There must be more pressure than usual in terms of nothing going wrong technically...
(Laughs) "Oh, thanks! Fucking hell, I'm gonna get the bends in a minute! Yeah, it's weird, there is a technical aspect to it where it's like, does it sound serrated, does it sound articulate, basically: does it sound like it did at the Astoria in 1994. And I think... so we'll see!"

SEAN MOORE
The internet being what it is, if someone released an album like this now, there'd be think pieces from here to the moon and back.
"There would be, but then again, I don't know whether people were more sensitive back then, or now, because people have become so desensitised. I don't think it would have the same effect as it did back then. Even with all the events that happened, I think it'd make the news for a couple of days, and that would be it. But that's the way progress supposedly moves forward, people are always looking for the next thing. You'll be continually shocked, but it seems to raise the bar each time. I mean those things haven't gone away since the dawn of time; we just find more ways of dealing with it, or not dealing with it or just ignoring it."

What are your worst-case and best-case scenarios for these shows?
"My worst fear is completely messing it all up - that's always been my fear at every single gig that we ever play. I mean, my worst fear's gonna be those people that arrive and go, 'Oh God, it's like a bunch of old geriatrics onstage pretending that they're in their early to mid, twenties again.' But we watch our old videos and we know what we play like and how we sound. And yeah, it is slightly different, but back then there's a lot of naivety there, there's things that you wish you'd done that you hadn't done. And things you could have made better. But as people I don't think we've changed at all. We've probably become even more cynical, whereas then we were a bit more happy-go-lucky. If you can call it that."

Unhappy-go-lucky.
"Yeah. I think we're playing the songs better than we did back then. Sometimes they were like a charging, bolting horse that we'd try to hold onto the reins and it'd just getaway. Now we've got enough experience that we can push when we need to or hold back."

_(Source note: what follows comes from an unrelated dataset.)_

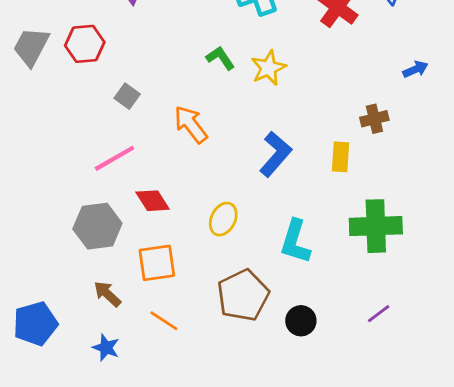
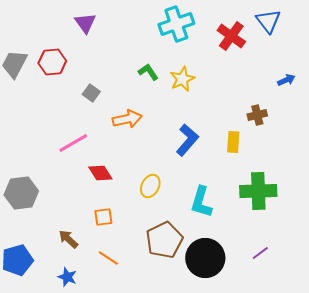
gray square: (127, 96) -> (91, 93), moved
orange arrow: (191, 124) -> (127, 119), turned 116
gray hexagon: (97, 226) -> (21, 193), moved
orange square: (157, 263) -> (103, 217), size x0.7
black circle: (301, 321) -> (205, 258), size x1.8

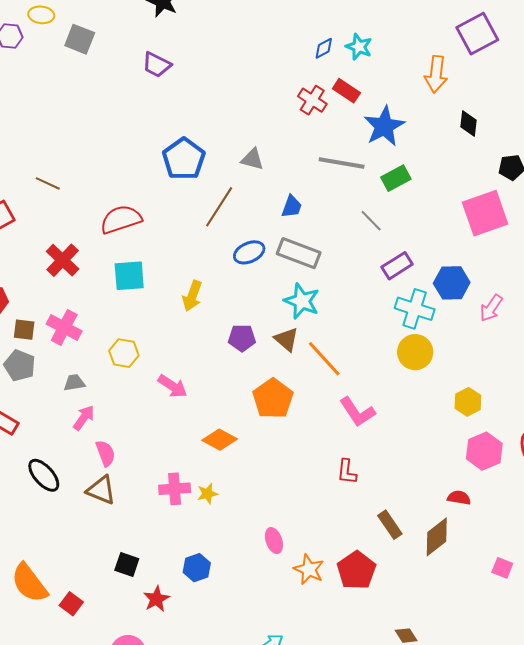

While you've been rehearsing, have you made any adjustments or changes to the songs to perform them live, or is it going to be exactly as it is on the record?
"Completely as it is, yeah. I mean, maybe 'PCP' isn't played with the same venom as it was live [back then], but on record, it didn't have the same venom [as it did live then either]. But then when we played it live, we were only playing 45-minute sets. And we were a good 20 years younger! Plus we didn't have all those other hang-ups and worries and everything that you pile upon yourself as you get older and older. But the commitment'll still be there. Some days we'll get it right and some days we'll get it wrong. But we'll try our damnedest to get it right."